Conclusion and next steps

As trans activist Tiq Milan put it, there is a paradox inherent in transgender representation: “the more trans people are seen, the more they are violated.” this is known as the visibility paradox: as groups like transgender people are represented in the media more than ever before, much of that representation is going to be stereotypical, and even encourage violence against trans people.

If we make that representation as accurate and sensitive as it can be, though, we can minimize the violence of it. And since Wikipedia is a crowdsourced platform, it’s one that we actually have some control over. We can introduce more nuanced trans narratives to a wider audience due to Wikipedia’s huge internet popularity.

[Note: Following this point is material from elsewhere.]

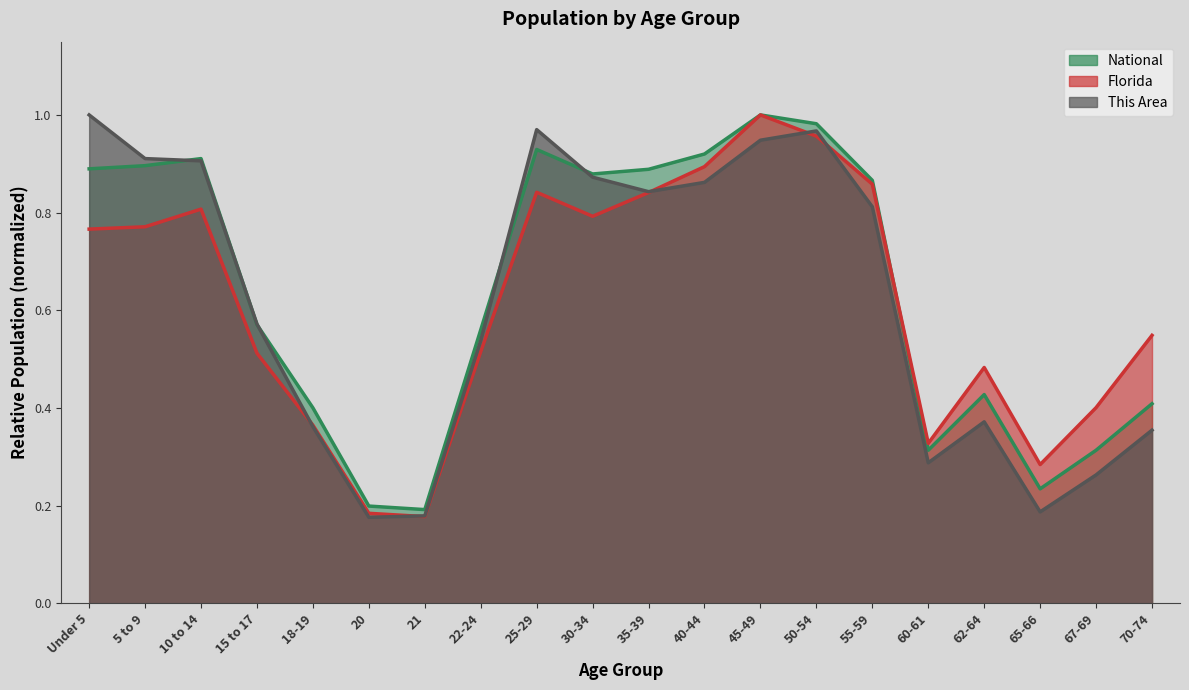

Where do This Area and National first cross each other?

5 to 9 and 10 to 14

There are several ways we found to do this in our research: one is reformatting lists such as Wikipedia’s “list of transgender people” into tables, making the data easier to work with. We can also run edit-o-thons focused directly on bulking out the pages of trans people, and undoing malicious edits done by anti-transgender groups, such as one we found last week in which malicious editors changed her pronouns to “he.” On the profile of Lynda Cash, the first ever trans person known to have served in Britain’s Royal Navy, all the pronouns were changed, and labeled as a “typo correction” so as to not come up as a major edit.

Another way we can help is expanding the biographies of trans people — a volunteer group called the LGBT Wikiproject, which is responsible for much of the data on trans people we were able to use in the first place, does a lot of work on that. Many articles on trans people are currently stubs, or are articles on those people’s murder, for example, rather than the individuals themselves. This not only makes collecting data on the treatment of trans and nonbinary people on Wikipedia harder, but also helps perpetuate biases against them. One example of an article in this category is the one on Leelah Alcorn, which rather than being labeled with her name is labeled “Suicide of Leelah Alcorn.

As activist and actress Laverne Cox put it, trans representation on places like Wikipedia often amounts to barely more than a missing dataset: “we are not basically included in so many levels of data. And so when we’re not counted, we can often be discounted.” As trans and nonbinary people and allies, it is important that we use our data skills for good, and to make sure that where we are represented, it is done correctly and humanely.